> [Try it] Among the entries below, please show each line that carries the word "Tape".

> [Data]
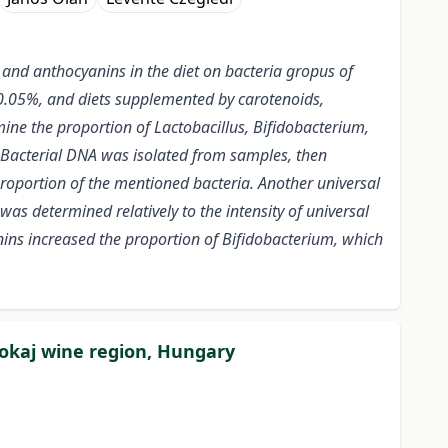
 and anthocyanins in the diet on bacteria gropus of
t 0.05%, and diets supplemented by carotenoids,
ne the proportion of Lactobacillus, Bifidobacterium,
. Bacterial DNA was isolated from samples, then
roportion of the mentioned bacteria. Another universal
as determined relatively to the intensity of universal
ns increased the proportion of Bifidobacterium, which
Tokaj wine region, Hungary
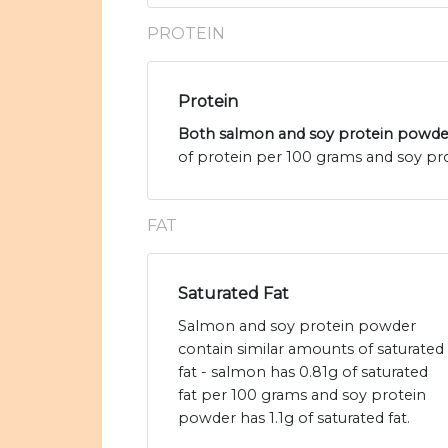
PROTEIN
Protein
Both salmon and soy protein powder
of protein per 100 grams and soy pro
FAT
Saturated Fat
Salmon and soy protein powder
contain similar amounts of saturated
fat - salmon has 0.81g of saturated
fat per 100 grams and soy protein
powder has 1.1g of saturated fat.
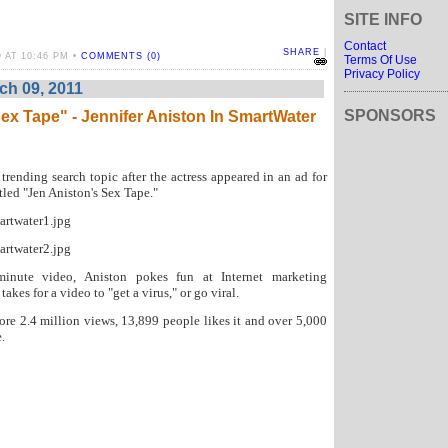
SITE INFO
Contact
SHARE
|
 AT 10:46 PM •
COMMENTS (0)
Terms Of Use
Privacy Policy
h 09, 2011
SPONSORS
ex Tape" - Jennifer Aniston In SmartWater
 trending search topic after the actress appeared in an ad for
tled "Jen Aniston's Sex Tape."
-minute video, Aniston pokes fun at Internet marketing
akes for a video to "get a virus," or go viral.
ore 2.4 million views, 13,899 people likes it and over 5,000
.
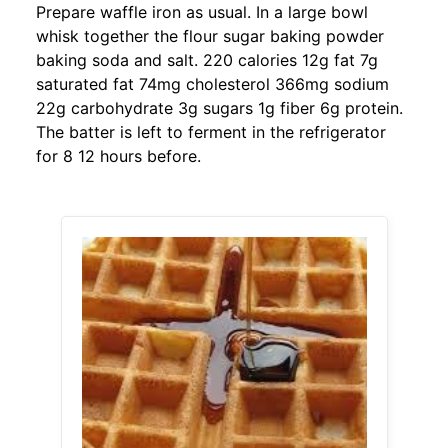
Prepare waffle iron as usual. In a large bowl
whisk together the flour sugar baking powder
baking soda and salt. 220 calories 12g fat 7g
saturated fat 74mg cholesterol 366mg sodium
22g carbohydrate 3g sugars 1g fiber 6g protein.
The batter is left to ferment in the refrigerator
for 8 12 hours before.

> [Reply to the task]
ex Tape" - Jennifer Aniston In SmartWater
tled "Jen Aniston's Sex Tape."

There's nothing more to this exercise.